**TEXT PROVIDED**
The Question
Everyone seems to know the quote which dismisses the History of Economics as "wrong opinions of dead men", but nobody I've asked so far has an exact source. Is it just folklore or can you give a reference?
The Answer
The question was put to the HES email list. There were several responses, which provided the following information.
The phrase "wrong opinions of dead men" is quoted by Boulding in his famous "After Samuelson, Who Needs Adam Smith?" History of Political Economy, vol. 3 (1971), p. 229, but Boulding admits with regret that he could not track down the source.
One likely source is A.C. Pigou's famous remark: "These antiquarian researches have no great attraction for one who finds it difficult enough to read what is now thought on economic problems, without spending time in studying confessedly inadequate solutions that were offered centuries ago." Pigou's reportedly said this when asked to review Hannah Sewall's Theory of Value before Adam Smith. The quotation is provided on p. 1 of Mark Blaug's Economic Theory in Retrospect. But Don Moggridge provides another version of Pigou's remark, this time attributed to Pigou via J. Maynard Keynes -- Keynes refers to Pigou as dismissing "the wrong opinions of dead men" (D E Moggridge, Maynard Keynes: An Economist's Biography, 1992, xvi).
There were two other responses to the request, the first pointing to J.B. Say and the other to Frank H. Knight. While not directly answering the question, they do provide supplemental quotations in a similar vein.
Say, Cours Complet d'Economie Politique Pratique, 1828-9, quoted by T.W. Hutchison On Revolutions and Progress in Economic Knowledge, Cambridge University Press, 1978, p. 213: "What useful purpose can be served by the study of absurd opinions and doctrines that have long ago been exploded, and deserved to be? It is mere pedantry to attempt to revive them. The more perfect a science becomes the shorter becomes its history. ... Our duty with regard to errors is not to revive them, but simply to forget them."

**PROBLEM DESCRIPTION**
Restate the passage of the text on the "wrong opinions of dead men" quotation between "One likely source" and "Biography, 1992, xvi).", inclusive, replacing "antiquarian" with "historical".

**EXTRACTED INFORMATION**
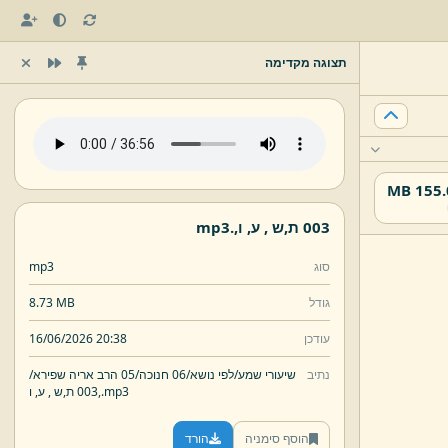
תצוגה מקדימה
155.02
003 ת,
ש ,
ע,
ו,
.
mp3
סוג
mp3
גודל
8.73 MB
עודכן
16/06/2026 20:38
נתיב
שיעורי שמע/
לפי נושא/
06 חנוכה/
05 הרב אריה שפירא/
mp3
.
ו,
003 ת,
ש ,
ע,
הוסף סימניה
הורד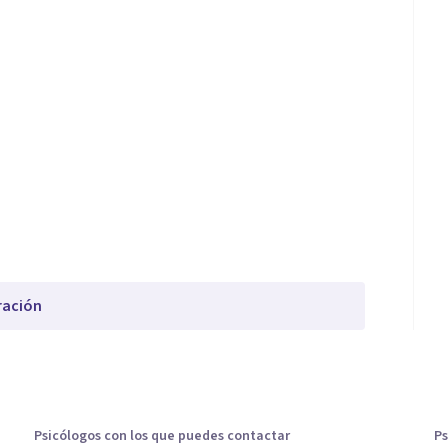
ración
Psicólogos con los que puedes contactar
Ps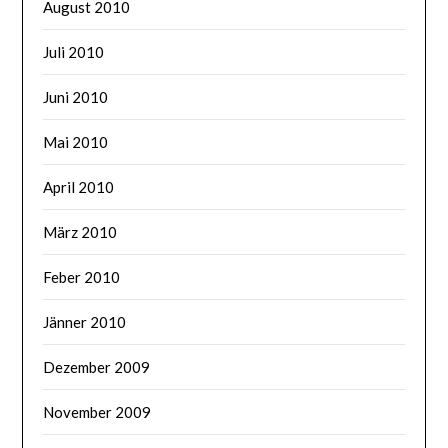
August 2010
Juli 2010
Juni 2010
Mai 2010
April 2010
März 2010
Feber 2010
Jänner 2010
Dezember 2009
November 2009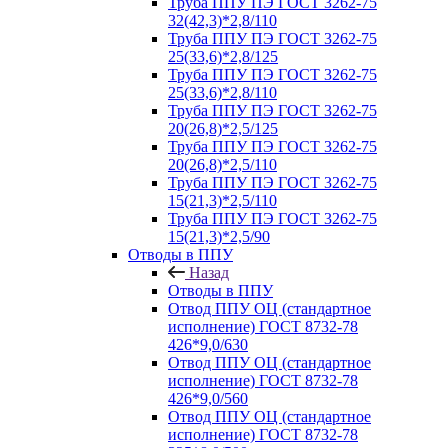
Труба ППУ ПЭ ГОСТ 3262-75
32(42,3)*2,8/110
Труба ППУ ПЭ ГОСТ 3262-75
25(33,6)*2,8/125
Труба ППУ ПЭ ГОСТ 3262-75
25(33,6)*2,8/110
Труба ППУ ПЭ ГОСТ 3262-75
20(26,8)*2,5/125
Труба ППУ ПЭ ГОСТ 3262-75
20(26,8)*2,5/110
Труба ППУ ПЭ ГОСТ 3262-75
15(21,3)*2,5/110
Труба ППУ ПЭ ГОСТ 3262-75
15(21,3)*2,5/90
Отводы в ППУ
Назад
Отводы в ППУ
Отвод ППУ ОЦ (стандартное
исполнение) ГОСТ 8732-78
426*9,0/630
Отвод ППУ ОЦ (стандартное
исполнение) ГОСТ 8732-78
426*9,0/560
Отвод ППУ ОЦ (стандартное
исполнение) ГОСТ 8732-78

**SOLUTION FOR THIS TASK**
One likely source is A.C. Pigou's famous remark: "These historical researches have no great attraction for one who finds it difficult enough to read what is now thought on economic problems, without spending time in studying confessedly inadequate solutions that were offered centuries ago." Pigou's reportedly said this when asked to review Hannah Sewall's Theory of Value before Adam Smith. The quotation is provided on p. 1 of Mark Blaug's Economic Theory in Retrospect. But Don Moggridge provides another version of Pigou's remark, this time attributed to Pigou via J. Maynard Keynes -- Keynes refers to Pigou as dismissing "the wrong opinions of dead men" (D E Moggridge, Maynard Keynes: An Economist's Biography, 1992, xvi).